I contacted you last year about my license issue and I wish I would have retained your services then. The attorney I went with strung this out and obfuscated the salient points (missing the most obvious one that resulted in my denial at the Administrative Review) in what I can only figure was his method of continuous billing…it seems my admission to using marijuana prior to the offense leaves them with some question about my drug use (I have been clean and sober since the offense and subsequent rehabilitation in 2006).

This is a prime example of inadequate preparation. How is it that the lawyer could have failed to ask this client about marijuana use? I have a specific question on my substance abuse evaluation checklist (a form of my own creation that follows the actual evaluation form almost line-by-line and is meant to clarify my client’s information. A copy of this form sent with the client to be given to the evaluator) about just that. What this really means, predictably, is that this person’s case was lost because of a lack of preparation. I am fond of saying that cases are usually won in the preparation, the implication being (and the reality as demonstrated from the quoted email) that they are lost if that preparation isn’t good enough.

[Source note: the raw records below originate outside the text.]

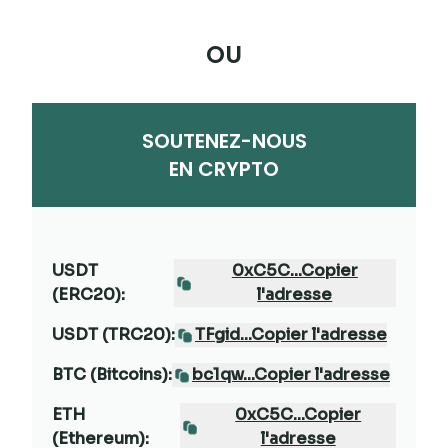
OU
SOUTENEZ-NOUS
EN CRYPTO
USDT
0xC5C...Copier
(ERC20):
l'adresse
USDT (TRC20):
TFgid...Copier l'adresse
BTC (Bitcoins):
bc1qw...Copier l'adresse
ETH
0xC5C...Copier
(Ethereum):
l'adresse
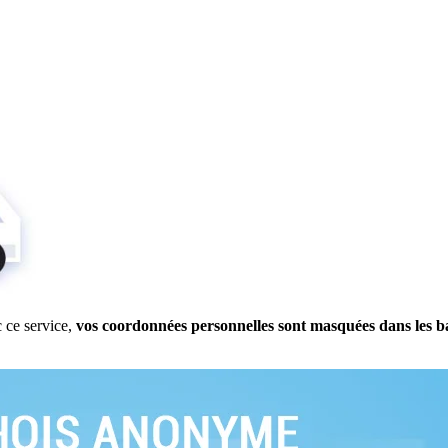
 ce service,
vos coordonnées personnelles sont masquées dans les b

Here’s the thing: You cannot, no matter how hard you try, prepare a case that is a loser to be a winner. Thus, the case for the young man that was filed too soon after his release from probation couldn’t have been “prepared” better. “Preparation,” in that situation, would have meant getting a handle on the situation and telling him that he needed to wait a bit. “Preparation” therefore equates to knowledge, and we all know that knowledge is power. Preparing, in this broader sense, means more than merely getting ready.

I take my time in license appeals. I certainly don’t delay anyone’s case unnecessarily (I couldn’t do so, even if I tried, because the substance abuse evaluation and urine screen must be filed with the Secretary of State in Lansing within 90 days from the time when they are dated and signed), and my payment plan doesn’t get me paid until I do the work, so it’s not like I collect my fee and then disappear. However, I guarantee to win every case I take, so I am as interested in winning the first time as my client. I don’t get anywhere rushing something through and missing a detail that has me on the hook to come back and do “warranty work.” I am reminded of an old saying my mom used to try and get through to me: Haste makes waste. Anything worth doing is worth doing right. There are no shortcuts to properly handling, and that means adequately preparing a license restoration appeal. The key to winning a license restoration always has and always will reside in the preparation of the case.